On the other hand, GDP growth in Europe is expected to be +2.1% in 2018 (Data and estimates provided by the E.C. “European Economic Forecast – Autumn 2017” November 2017).

In this economic environment, the Group expects to benefit from the increase in sales associated with GDP growth expectations in 2018, together with the positive impact of the repositioning investments made in the last two years and supported by the implementation of price management tools which will allow us to continue to optimise this strategy.

EVENTS AFTER THE REPORTING PERIOD

On 28 December 2017, an agreement was announced with the German asset manager Deka Immobilien for the sale and leaseback of the property in which the NH Collection Barbizon Palace Amsterdam is located. The operation closed at the end of January 2018, involving the sale of the building for 155.5 million euros (584.5 thousand euros/room), which will bring about an estimated capital gain of 55 million euros in 2018 and net cash of 122.4 million euros. The variable income lease of the property will allow the Group to keep operating the hotel for an initial period of 20 years, with the option of exercising 2 extensions of 20 years each.

In relation to the unsolicited sign of interest received from Grupo Barceló in November 2017, the Company’s Board of Directors unanimously rejected the operation proposed on 10 January 2018.

The Board noted that its decision was made to defend both the social interest of the Company and the interests of all shareholders. It insisted that the unanimous rejection of this offer does not condition nor impede the analysis of other future strategic opportunities which will be assessed based on the real value they are able to generate to NH Hotel Group’s shareholders as a whole, within the framework of the consolidation trends prevailing in the sector.
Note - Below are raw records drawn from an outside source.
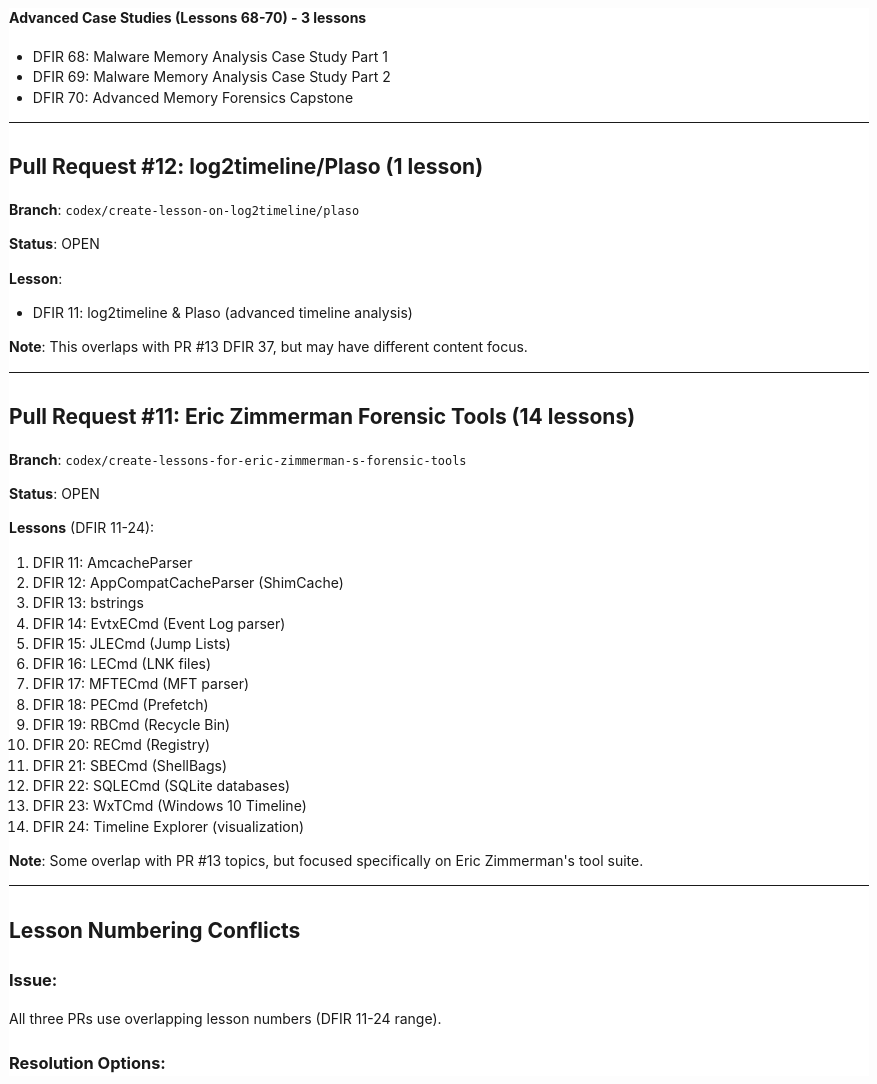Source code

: #### **Advanced Case Studies (Lessons 68-70)** - 3 lessons
- DFIR 68: Malware Memory Analysis Case Study Part 1
- DFIR 69: Malware Memory Analysis Case Study Part 2
- DFIR 70: Advanced Memory Forensics Capstone

---

## Pull Request #12: log2timeline/Plaso (1 lesson)

**Branch**: `codex/create-lesson-on-log2timeline/plaso`

**Status**: OPEN

**Lesson**:
- DFIR 11: log2timeline & Plaso (advanced timeline analysis)

**Note**: This overlaps with PR #13 DFIR 37, but may have different content focus.

---

## Pull Request #11: Eric Zimmerman Forensic Tools (14 lessons)

**Branch**: `codex/create-lessons-for-eric-zimmerman-s-forensic-tools`

**Status**: OPEN

**Lessons** (DFIR 11-24):
1. DFIR 11: AmcacheParser
2. DFIR 12: AppCompatCacheParser (ShimCache)
3. DFIR 13: bstrings
4. DFIR 14: EvtxECmd (Event Log parser)
5. DFIR 15: JLECmd (Jump Lists)
6. DFIR 16: LECmd (LNK files)
7. DFIR 17: MFTECmd (MFT parser)
8. DFIR 18: PECmd (Prefetch)
9. DFIR 19: RBCmd (Recycle Bin)
10. DFIR 20: RECmd (Registry)
11. DFIR 21: SBECmd (ShellBags)
12. DFIR 22: SQLECmd (SQLite databases)
13. DFIR 23: WxTCmd (Windows 10 Timeline)
14. DFIR 24: Timeline Explorer (visualization)

**Note**: Some overlap with PR #13 topics, but focused specifically on Eric Zimmerman's tool suite.

---

## Lesson Numbering Conflicts

### Issue:
All three PRs use overlapping lesson numbers (DFIR 11-24 range).

### Resolution Options:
In taking its decision, the Board assessed the fact that the contemplated structure (merger) would not allow shareholder value to be created above that of that project independently by NH. In its analysis, the Board did not consider the intrinsic value assigned to NH by Grupo Barceló’s offer appropriate, nor its scope, nor the exchange ratio offered by it.

Based on this analysis, the Board unanimously considered that the terms of the offer were inadequate and did not reflect the real value of NH in any way, but especially for the following reasons:

  • The exchange ratio did not reflect the relative valuation of both companies (even less with a consolidation adjusted to the relevant hotel business of Grupo Barceló). It also did not offer a real control premium on the market valuation of NH, nor did it consider the potential for revaluation of NH independently (greater in any case to the relative value of 7.08 euros per share suggested in said offer).
  • Grupo Barceló’s offer did not reflect the potential for growth in NH’s results, nor the value of its urban assets owned in Europe (as shown by the recent sale of the Barbizon hotel in Amsterdam), nor the opportunity to generate profits with its balanced mix of contracts in management and leases, nor the optimisation of its operational and financial structure.
  • The Board assessed very negatively that Grupo Barceló’s offer lacked liquidity for NH shareholders.

Likewise, and regardless of its decision in this matter, the Board also ratified the full confidence in the current NH Strategic Plan with solid growth in revenues and significant operational improvement, together with the value of its hotel assets and the potential to benefit from the reduction of its indebtedness, which will allow for expansion opportunities and, in the future, participate in the consolidation trend of the hotel sector.